Hematology Oncology Department Sylvester Comprehensive Cancer Center, University of Miami Miami, Florida ; Department of Sarcoma Medical Oncology MD Anderson Cancer Center, University of Texas Houston, Texas.
Cancer Med. 2013 Aug;2(4):553-63. doi: 10.1002/cam4.92. Epub 2013 Jul 15.
Adult rhabdomyosarcoma (RMS) is a rare tumor that has inferior outcome compared to younger patient population. The present work aims to study the age-related differences in management of adolescents and adults with RMS. Under an institutional review board-approved protocol, we retrospectively analyzed 239 patients, 10 years of age and greater, diagnosed with RMS at MD Anderson Cancer Center from 1957 through 2003. Of the 239 patients, 163 patients were nonmetastatic with a median overall survival (OS) of 3.8 years (95% CI 2.8-7.6). In the multivariate analysis, age >50 was significantly associated with shorter OS and recurrence-free survival (RFS) for primary patients. Metastases were present in 76 patients, the median OS was 1.4 years. Approximately 13% of metastatic patients <50 years old had a long-term survival exceeding 15 years. Multimodality therapy, including surgery, radiotherapy, and chemotherapy was significantly associated with longer OS in primary and metastatic patients. Use of bi- and triple modality treatment decreased in metastatic patients over 50 years of age compared to younger patients. RMS in adolescents and adults has a poor outcome compared with younger individuals. Increased use of multidisciplinary therapy may improve older patient clinical outcome.

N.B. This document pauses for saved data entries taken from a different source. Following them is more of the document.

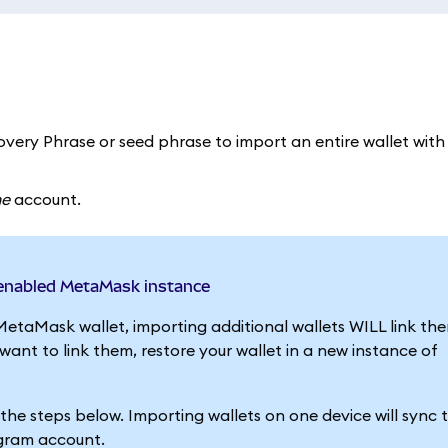
very Phrase or seed phrase to import an entire wallet with a
ne
account.
-enabled MetaMask instance
MetaMask wallet, importing additional wallets WILL link th
nt to link them, restore your wallet in a new instance of
g the steps below. Importing wallets on one device will sync
egram account.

成人横纹肌肉瘤(RMS)是一种罕见的肿瘤,与年轻患者群体相比,其预后较差。本研究旨在研究青少年和成人 RMS 管理中的年龄相关差异。根据机构审查委员会批准的方案,我们回顾性分析了 1957 年至 2003 年期间在 MD 安德森癌症中心诊断为 RMS 的 239 名年龄在 10 岁及以上的患者。在 239 名患者中,163 名患者为非转移性,中位总生存期(OS)为 3.8 年(95%CI 2.8-7.6)。在多变量分析中,年龄>50 岁与原发性患者的 OS 和无复发生存率(RFS)较短显著相关。76 名患者存在转移,中位 OS 为 1.4 年。<50 岁的转移性患者中,约有 13%的患者长期生存超过 15 年。包括手术、放疗和化疗在内的多模式治疗与原发性和转移性患者的 OS 延长显著相关。与年轻患者相比,50 岁以上的转移性患者中使用双模式和三模式治疗的比例下降。青少年和成人的 RMS 与年轻患者相比预后较差。增加多学科治疗的应用可能会改善老年患者的临床结局。